In response to the only member of the military to die of rabies since 1967 in the Vietnam war, the U.S. Army with the Center for Disease Control has launched an educational campaign alerting soldiers to the importance of having animal bites treated for rabies.

Stars and Stripes has more:

In September, the Armed Forces Health Surveillance Center released a study reporting that service members sustained 20,522 animal bites from January 2001 to December 2010, or about 40 per week. Most were bitten in the United States, where rabies is rare.

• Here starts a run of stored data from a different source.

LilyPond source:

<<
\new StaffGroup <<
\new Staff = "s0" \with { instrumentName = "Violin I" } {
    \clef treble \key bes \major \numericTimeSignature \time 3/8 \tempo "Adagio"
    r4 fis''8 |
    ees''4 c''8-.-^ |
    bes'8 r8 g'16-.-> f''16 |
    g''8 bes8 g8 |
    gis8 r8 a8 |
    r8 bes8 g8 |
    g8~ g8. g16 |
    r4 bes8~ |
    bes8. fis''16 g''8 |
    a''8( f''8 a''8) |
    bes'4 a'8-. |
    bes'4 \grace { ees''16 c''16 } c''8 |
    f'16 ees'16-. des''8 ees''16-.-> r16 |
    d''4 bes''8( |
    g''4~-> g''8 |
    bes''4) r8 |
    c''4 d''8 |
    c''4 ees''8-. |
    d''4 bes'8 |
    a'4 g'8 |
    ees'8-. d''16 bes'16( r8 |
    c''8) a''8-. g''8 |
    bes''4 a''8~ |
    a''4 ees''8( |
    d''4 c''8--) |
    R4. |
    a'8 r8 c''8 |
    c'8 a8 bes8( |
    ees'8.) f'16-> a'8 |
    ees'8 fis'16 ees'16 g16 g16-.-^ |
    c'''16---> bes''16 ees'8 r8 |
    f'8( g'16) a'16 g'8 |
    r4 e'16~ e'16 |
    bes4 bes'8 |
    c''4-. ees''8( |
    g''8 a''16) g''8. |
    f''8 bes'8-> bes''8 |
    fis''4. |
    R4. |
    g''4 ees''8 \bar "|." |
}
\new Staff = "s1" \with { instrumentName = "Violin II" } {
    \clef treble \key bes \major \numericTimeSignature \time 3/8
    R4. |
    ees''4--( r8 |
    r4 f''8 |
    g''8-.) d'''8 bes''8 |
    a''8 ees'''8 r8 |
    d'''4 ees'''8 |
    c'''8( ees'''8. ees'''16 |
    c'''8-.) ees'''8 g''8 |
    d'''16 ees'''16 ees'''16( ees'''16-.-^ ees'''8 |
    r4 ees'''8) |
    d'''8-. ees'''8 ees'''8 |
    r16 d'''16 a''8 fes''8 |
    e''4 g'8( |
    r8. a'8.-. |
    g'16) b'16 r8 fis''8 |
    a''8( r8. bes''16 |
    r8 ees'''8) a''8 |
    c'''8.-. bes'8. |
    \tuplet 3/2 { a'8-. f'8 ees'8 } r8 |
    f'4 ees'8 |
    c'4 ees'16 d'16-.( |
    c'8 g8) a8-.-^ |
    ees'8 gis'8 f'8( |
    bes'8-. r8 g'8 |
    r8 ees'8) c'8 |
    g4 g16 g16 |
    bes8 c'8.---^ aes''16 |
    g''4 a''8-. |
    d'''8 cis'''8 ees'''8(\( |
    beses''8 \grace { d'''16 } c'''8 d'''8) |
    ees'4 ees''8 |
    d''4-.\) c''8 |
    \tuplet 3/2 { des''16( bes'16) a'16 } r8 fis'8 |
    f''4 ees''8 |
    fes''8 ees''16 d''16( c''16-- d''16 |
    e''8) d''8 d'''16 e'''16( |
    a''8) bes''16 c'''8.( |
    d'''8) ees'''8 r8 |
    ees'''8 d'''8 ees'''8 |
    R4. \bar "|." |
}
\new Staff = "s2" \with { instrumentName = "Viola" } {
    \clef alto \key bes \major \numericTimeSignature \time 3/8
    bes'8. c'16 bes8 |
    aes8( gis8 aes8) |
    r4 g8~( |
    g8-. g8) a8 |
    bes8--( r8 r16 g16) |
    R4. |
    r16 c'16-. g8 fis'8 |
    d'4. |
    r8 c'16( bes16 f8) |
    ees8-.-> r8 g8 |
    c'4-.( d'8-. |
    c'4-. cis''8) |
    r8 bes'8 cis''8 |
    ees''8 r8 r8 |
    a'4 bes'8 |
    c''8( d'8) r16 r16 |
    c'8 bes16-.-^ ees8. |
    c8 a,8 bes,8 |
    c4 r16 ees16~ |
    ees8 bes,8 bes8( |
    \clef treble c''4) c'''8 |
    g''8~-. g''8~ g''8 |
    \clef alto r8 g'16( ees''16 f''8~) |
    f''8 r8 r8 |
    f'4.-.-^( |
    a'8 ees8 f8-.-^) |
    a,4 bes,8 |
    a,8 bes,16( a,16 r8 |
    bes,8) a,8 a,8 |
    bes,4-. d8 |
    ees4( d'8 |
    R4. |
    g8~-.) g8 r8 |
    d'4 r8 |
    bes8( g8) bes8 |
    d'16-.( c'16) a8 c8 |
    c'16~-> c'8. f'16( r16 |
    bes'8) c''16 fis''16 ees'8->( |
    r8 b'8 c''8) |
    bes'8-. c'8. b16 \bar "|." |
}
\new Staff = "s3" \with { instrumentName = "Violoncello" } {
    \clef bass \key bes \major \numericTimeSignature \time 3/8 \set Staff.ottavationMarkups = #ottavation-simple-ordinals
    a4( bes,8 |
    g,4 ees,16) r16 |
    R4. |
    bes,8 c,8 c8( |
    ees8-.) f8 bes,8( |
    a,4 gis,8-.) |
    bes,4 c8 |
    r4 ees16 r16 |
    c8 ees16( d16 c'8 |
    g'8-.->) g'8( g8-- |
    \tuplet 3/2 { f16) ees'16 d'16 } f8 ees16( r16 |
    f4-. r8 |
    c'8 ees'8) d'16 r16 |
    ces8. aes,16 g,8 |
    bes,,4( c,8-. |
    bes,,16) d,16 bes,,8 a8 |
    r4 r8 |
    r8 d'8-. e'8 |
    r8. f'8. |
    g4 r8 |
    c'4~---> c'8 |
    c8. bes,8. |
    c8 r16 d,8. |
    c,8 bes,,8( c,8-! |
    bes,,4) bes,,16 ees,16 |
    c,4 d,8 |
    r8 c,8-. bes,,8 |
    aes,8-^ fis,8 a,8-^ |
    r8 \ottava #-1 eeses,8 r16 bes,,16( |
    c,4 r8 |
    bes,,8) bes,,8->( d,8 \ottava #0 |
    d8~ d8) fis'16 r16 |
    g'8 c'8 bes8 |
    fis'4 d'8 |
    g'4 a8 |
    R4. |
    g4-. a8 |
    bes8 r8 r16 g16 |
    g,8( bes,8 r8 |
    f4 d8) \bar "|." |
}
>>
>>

Of the 643 troops bitten in Iraq or Afghanistan, only 117 received rabies vaccines, according to the report.

The report notes that some of those bites may have come from military working dogs, which are vaccinated against rabies. The report also stated that the military’s bite statistics are undoubtedly underestimated, since minor bites often go unreported.

Spc. Kevin Shumaker, 24, was bit by a stray dog while in Afghanistan, and Stripes reports he told his parents he had received three of the six rabies shots but not the final three because they were expired.

Shumaker died eight months after the bite. Rabies, according to the National Institute of Health, has an average three to seven week incubation period, during which little to no symptoms may be experienced, but incubation could take as long as seven years. NIH states that once symptoms become apparent the person rarely survives, usually undergoing respiratory failure within seven days; there is no treatment for rabies patients when exhibit symptoms.

According to NIH, those who have been bit by an animals should contact their doctor right away and will being shots of the vaccine over month; most patients also receive human rabies immunoglobulin.